Import it in your Python code:
```python
from auradata import Dataset
```

---

## Overview
AuraData is a data-centric auditing and diagnostics engine for machine learning datasets.

It automatically inspects datasets to detect:
* Duplicate samples
* Noisy or anomalous records
* Potentially mislabeled samples
* Subgroup performance disparities (bias risks)

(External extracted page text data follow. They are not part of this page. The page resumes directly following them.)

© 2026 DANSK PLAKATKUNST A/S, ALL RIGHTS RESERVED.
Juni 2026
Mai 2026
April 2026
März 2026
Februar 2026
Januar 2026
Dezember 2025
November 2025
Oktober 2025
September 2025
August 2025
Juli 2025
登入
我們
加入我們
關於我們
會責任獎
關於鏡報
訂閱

AuraData is designed to be **transparent, conservative, and human-in-the-loop** — it flags risks and provides diagnostics instead of blindly modifying data.

---

## Installation
Install the package via pip:
```bash
pip install auradata
```

---

## How It Works
* **Duplicate Detection** Identifies exact row duplicates.
* **Noise Detection** Uses Isolation Forest on numeric features to flag outliers.
* **Label Issue Detection** Flags samples where the model strongly disagrees with provided labels.
* **Bias Audit** Evaluates subgroup performance disparities across sensitive attributes.
* **State Tracking** Tracks cleaning and fixing actions safely and reversibly.
* **HTML Reporting** Produces structured, readable audit reports.

---

## Getting Started

### 1. Import the package
```python
from auradata import Dataset
```

### 2. Initialize the dataset
```python
ds = Dataset(X, y)
```

### 3. Run an initial audit
```python
ds.audit(check_labels=False, check_bias=False)
```

### 4. Clean obvious issues
```python
ds.clean(remove_duplicates=True, remove_noise=True)
```

### 5. Train your model
```python
from sklearn.linear_model import LogisticRegression

model = LogisticRegression(max_iter=1000)
model.fit(ds.X.select_dtypes(include=["number"]), ds.y)
```

### 6. Run a full audit
```python
ds.audit(model=model, sensitive_feature="gender", check_duplicates=False, check_noise=False)
```

### 7. Fix label issues (optional)
```python
ds.fix_labels(model)
```

### 8. Generate a report
```python
ds.report("auradata_report.html")
```

---

## API Reference

### Dataset(X, y=None, feature_names=None)
Initializes the dataset.

**Parameters:**
* `X`: Feature matrix (array-like or DataFrame)
* `y`: Labels (optional)
* `feature_names`: Optional column names

---

### `.audit(...)`
Audits the dataset for quality issues.

---

### `.clean(...)`
Removes duplicate and/or noisy samples.

---

### `.fix_labels(model)`
Replaces mislabeled values with model predictions.

---

### `.report(path)`
Generates an HTML report summarizing all detected issues.

---

### `.restore_original()`
Restores the dataset to its original unmodified state.

---

### `.summary()`
Prints a quick console summary of the dataset state.

---

## Example Usage

### Example 1: Basic Audit
```python
from auradata import Dataset
import pandas as pd

X = pd.read_csv("data.csv")
ds = Dataset(X)
ds.audit()
ds.summary()
```

---

### Example 2: Audit + Clean + Fix Labels
```python
from auradata import Dataset
from sklearn.linear_model import LogisticRegression

X = pd.read_csv("data.csv")
y = pd.read_csv("labels.csv").squeeze()

ds = Dataset(X, y)
ds.audit(check_labels=False, check_bias=False)
ds.clean()

model = LogisticRegression(max_iter=1000).fit(ds.X.select_dtypes(include=["number"]), ds.y)
ds.audit(model=model, sensitive_feature="gender", check_duplicates=False, check_noise=False)
ds.fix_labels(model)
ds.report("auradata_report.html")
```

---

## Internals
* Isolation Forest for outlier detection
* Confidence-based disagreement for label validation
* Group-wise evaluation for bias detection
* State-aware cleaning with reversible actions
* Transparent reporting for auditability

---

## Notes
* Works with numeric and mixed datasets
* Conservative by default (no blind destructive actions)
* Designed for ML practitioners and researchers
* Suitable for responsible and regulated workflows

---

## Author
Abdul Mofique Siddiqui

---

## License
This project is licensed under the MIT License.